WHAT YOU ARE ASKED TO DO: Your response should consist of the entries below, reproduced exactly and without their images.

- Opening Delimiter -

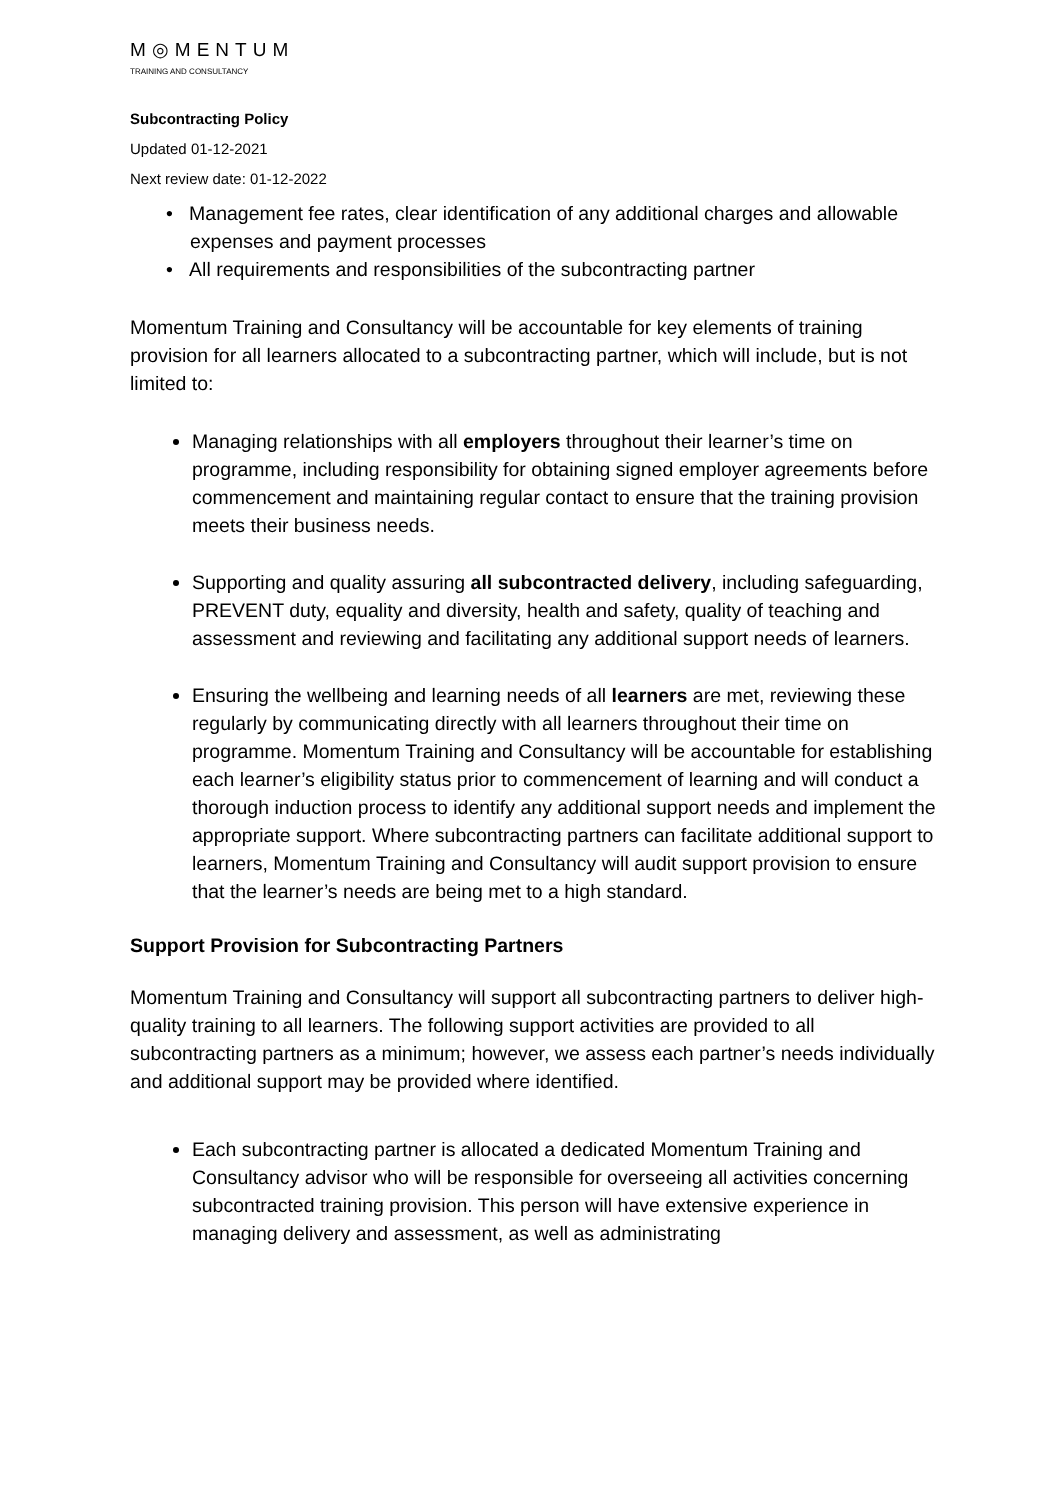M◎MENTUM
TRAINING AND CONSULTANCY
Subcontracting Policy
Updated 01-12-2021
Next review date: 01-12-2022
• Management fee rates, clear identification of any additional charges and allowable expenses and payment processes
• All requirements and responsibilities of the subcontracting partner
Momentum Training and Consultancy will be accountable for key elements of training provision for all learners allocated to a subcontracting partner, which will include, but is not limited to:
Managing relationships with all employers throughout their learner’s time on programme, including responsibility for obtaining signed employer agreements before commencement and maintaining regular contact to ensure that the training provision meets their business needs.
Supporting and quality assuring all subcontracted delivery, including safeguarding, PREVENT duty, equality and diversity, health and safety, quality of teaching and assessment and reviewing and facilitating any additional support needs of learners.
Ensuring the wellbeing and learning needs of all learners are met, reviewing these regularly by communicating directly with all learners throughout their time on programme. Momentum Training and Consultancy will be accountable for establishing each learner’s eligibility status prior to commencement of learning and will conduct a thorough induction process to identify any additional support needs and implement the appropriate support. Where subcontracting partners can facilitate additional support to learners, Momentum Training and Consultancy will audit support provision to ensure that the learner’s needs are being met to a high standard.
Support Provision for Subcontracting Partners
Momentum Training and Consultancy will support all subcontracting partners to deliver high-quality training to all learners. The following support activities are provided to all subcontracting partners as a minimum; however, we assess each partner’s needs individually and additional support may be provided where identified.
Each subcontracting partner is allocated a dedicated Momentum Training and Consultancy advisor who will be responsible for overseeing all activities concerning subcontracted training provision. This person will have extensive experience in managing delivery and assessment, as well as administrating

- Closing Delimiter -

FINAL ANSWER:
M◎MENTUM
TRAINING AND CONSULTANCY
Subcontracting Policy
Updated 01-12-2021
Next review date: 01-12-2022
• Management fee rates, clear identification of any additional charges and allowable expenses and payment processes
• All requirements and responsibilities of the subcontracting partner
Momentum Training and Consultancy will be accountable for key elements of training provision for all learners allocated to a subcontracting partner, which will include, but is not limited to:
Managing relationships with all employers throughout their learner’s time on programme, including responsibility for obtaining signed employer agreements before commencement and maintaining regular contact to ensure that the training provision meets their business needs.
Supporting and quality assuring all subcontracted delivery, including safeguarding, PREVENT duty, equality and diversity, health and safety, quality of teaching and assessment and reviewing and facilitating any additional support needs of learners.
Ensuring the wellbeing and learning needs of all learners are met, reviewing these regularly by communicating directly with all learners throughout their time on programme. Momentum Training and Consultancy will be accountable for establishing each learner’s eligibility status prior to commencement of learning and will conduct a thorough induction process to identify any additional support needs and implement the appropriate support. Where subcontracting partners can facilitate additional support to learners, Momentum Training and Consultancy will audit support provision to ensure that the learner’s needs are being met to a high standard.
Support Provision for Subcontracting Partners
Momentum Training and Consultancy will support all subcontracting partners to deliver high-quality training to all learners. The following support activities are provided to all subcontracting partners as a minimum; however, we assess each partner’s needs individually and additional support may be provided where identified.
Each subcontracting partner is allocated a dedicated Momentum Training and Consultancy advisor who will be responsible for overseeing all activities concerning subcontracted training provision. This person will have extensive experience in managing delivery and assessment, as well as administrating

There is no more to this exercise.